Задания:
1. Назовите всех людей, которым в отрывке посвящены пояснительные примечания.
2. Что, согласно отрывку, предсказала графине Потоцкой гадалка?
3. Перескажите короче абзац отрывка, начинающийся словами «Впрочем, на здешних англичан», сохранив его основные факты.

Фрагмент документа:
_____

Впрочем, на здешних англичан не было совершенно никаких посягательств и даже ограничений. Прежний посол, милорд Дуглас 2, находящийся в Москве и превосходно себя там чувствующий, писал, как говорят, Его Императорскому Величеству, прося дозволения остаться там. Его свыше всякой меры донимали в английских- газетах за кое-какие совершенные им смехотворные глупости. Главная же его вина в том, что он слишком хорошо говорит по-французски и по-итальянски, привык к нашему солнцу, нашим дамам и нашим обычаям; английского в нем осталось разве что имя. Он безумно влюбился в богатую красавицу графиню Потоцкую3, знаменитую своими любовниками и мужьями, последний из которых оставил ее вдовой. Она родилась греческой невольницей, но благодаря красоте достигла всего. Говорят, что ни один мужчина не способен сохранить в ее присутствии здравый рассудок. Я узнал ее пятидесяти лет, однако не поручился бы за безопасность рядом с нею и двадцатилетнего юноши. Дуглас хочет жениться на ней, но она не согласна, гадалка предсказала, что ей суждено умереть императрицей. — Как вам нравится подобная рассудительность с обеих сторон! <. .)
1 Необычайный человек — имеется в виду Наполеон I.
2 Дуглас, Александр Гамильтон (1767—1852)—маркиз Клайсдейл. Английский дипломат. Посол в С.-Петербурге (январь — июль 1807).
3 Потоцкая София Константиновна — графиня. Урожденная Глявоне. Жена графа Феликса Потоцкого. В первом браке Витт. Любовница князя Г А. Потемкина. По ее имени назван знаменитый декоративный парк в имении Потоцких под Уманью («Софиевка»).
71. КАВАЛЕРУ де РОССИ
# (ЯНВАРЬ 1808 г.)

_____

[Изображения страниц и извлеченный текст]
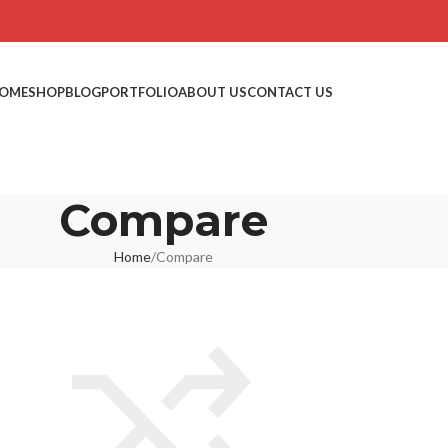
OME
SHOP
BLOG
PORTFOLIO
ABOUT US
CONTACT US
Compare
Home
Compare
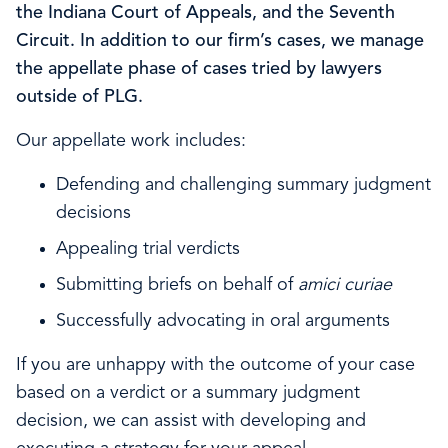
the Indiana Court of Appeals, and the Seventh
Circuit. In addition to our firm’s cases, we manage
the appellate phase of cases tried by lawyers
outside of PLG.
Our appellate work includes:
Defending and challenging summary judgment
decisions
Appealing trial verdicts
Submitting briefs on behalf of
amici curiae
Successfully advocating in oral arguments
If you are unhappy with the outcome of your case
based on a verdict or a summary judgment
decision, we can assist with developing and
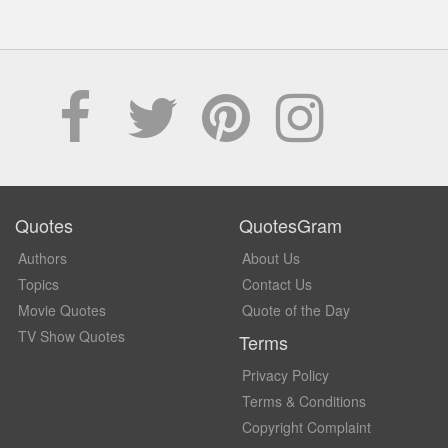
Quotes
QuotesGram
Authors
About Us
Topics
Contact Us
Movie Quotes
Quote of the Day
TV Show Quotes
Terms
Privacy Policy
Terms & Conditions
Copyright Complaint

_____

Ответы:
1. Наполеон I, Александр Гамильтон Дуглас, София Константиновна Потоцкая.

2. Гадалка предсказала, что ей суждено умереть императрицей.

3. Здешние англичане не подвергались никаким посягательствам или ограничениям. Прежний посол, милорд Дуглас, хорошо чувствует себя в Москве и, говорят, просил императора позволить ему остаться. Английские газеты его травили за смехотворные глупости, но главная его вина в том, что он слишком привык к французскому и итальянскому языкам и к здешним обычаям. Дуглас безумно влюбился в богатую красавицу вдову графиню Потоцкую. Она родилась греческой невольницей и всего добилась благодаря красоте. Дуглас хочет на ней жениться, однако она отказывает, потому что гадалка предсказала ей умереть императрицей.